To put it bluntly (and a little angrily), I’ve spent what feels like my entire adult life trying to reform my inherent qualities1, my “self,” to be more masculine, because that’s what I understand our society to value: making money, being productive, being analytical, delivering results2.
But motherhood presented a realm where I was culturally “allowed” to lean into my femininity, and would actually be praised for it! I could be productive (literally: by producing a human) not in spite of being a woman, but because of being one. It felt like a revelation. I wanted, for once, to feel like I didn’t have to contort myself in order to be celebrated—and to be honest, that’s felt as good as it sounds.
kinda effed
As vulnerable (and unflattering) as it is to admit, I feel validated for pursuing motherhood for these reasons. Because they’ve all delivered: I love getting to be an “insider analyst” on parenthood, and the newfound set of experiences I have that deepen my connections with fellow parents. I’m proud that my list of major milestones now includes “mom.” And it’s made me think seriously about how I can show up to all my pursuits in ways that feel less like “masculine me” and more like authentic me—whether they win me the approval of others or not.

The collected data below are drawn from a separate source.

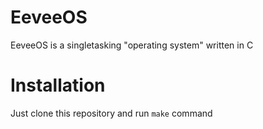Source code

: # EeveeOS
EeveeOS is a singletasking "operating system" written in C
# Installation
Just clone this repository and run `make` command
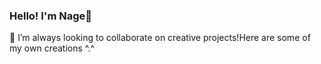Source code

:### Hello! I'm Nage👋
👯 I’m always looking to collaborate on creative projects!Here are some of my own creations ^.^


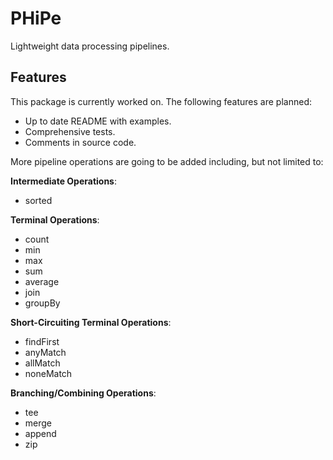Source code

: # PHiPe
Lightweight data processing pipelines.

## Features
This package is currently worked on. The following features are planned:

- Up to date README with examples.
- Comprehensive tests.
- Comments in source code.

More pipeline operations are going to be added including, but not limited to:

**Intermediate Operations**:
- sorted

**Terminal Operations**:
- count
- min
- max
- sum
- average
- join
- groupBy

**Short-Circuiting Terminal Operations**:
- findFirst
- anyMatch
- allMatch
- noneMatch

**Branching/Combining Operations**:
- tee
- merge
- append
- zip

And while I suppose I find these outcomes satisfying in my own life, I find this validation kind of a bummer more broadly. That, while it is entirely possible to be part of important cultural discourse, to be seen as wildly successful, and to be celebrated for our femininity without having a child (and we know it! see: hyper-promiscuous childless woman aging and alone with a cat!), our culture offers up child-rearing as a kind of fast-track to those outcomes for women, making its siren call spookily difficult to ignore.
I know that this choice will always carry tension—as all meaningful decisions should. I’m not suggesting that these are “bad” reasons to want to become a mom, either. But I’d like to see us untie these notions from motherhood a bit, so that we can make more space for all the other reasons to pursue parenthood.
One of those reasons for me: creating new life gives us more people to love, full stop. Which means we get to spend more of our precious four thousand weeks3 earth-side on loving. And that, to me, feels like the whole point.
What are your reasons?
Thanks for reading! Wishing you a restful, love-packed holiday. Fresh provisions coming in 2024 🧺 ✨
💘, Becca (a mom)
I know this is a loaded sentiment. In fact, I don’t believe in people having “inherently” gendered qualities; gender is a social construct, and we all contain multitudes. That could be an entirely different essay, but for now, what I mean to reference are those qualities we have historically associated with the feminine: eg, caretaking, compassion, capacity to nurture.
I’m overgeneralizing, but you get it.
One of the best books I read in 2023. Read and let’s discuss!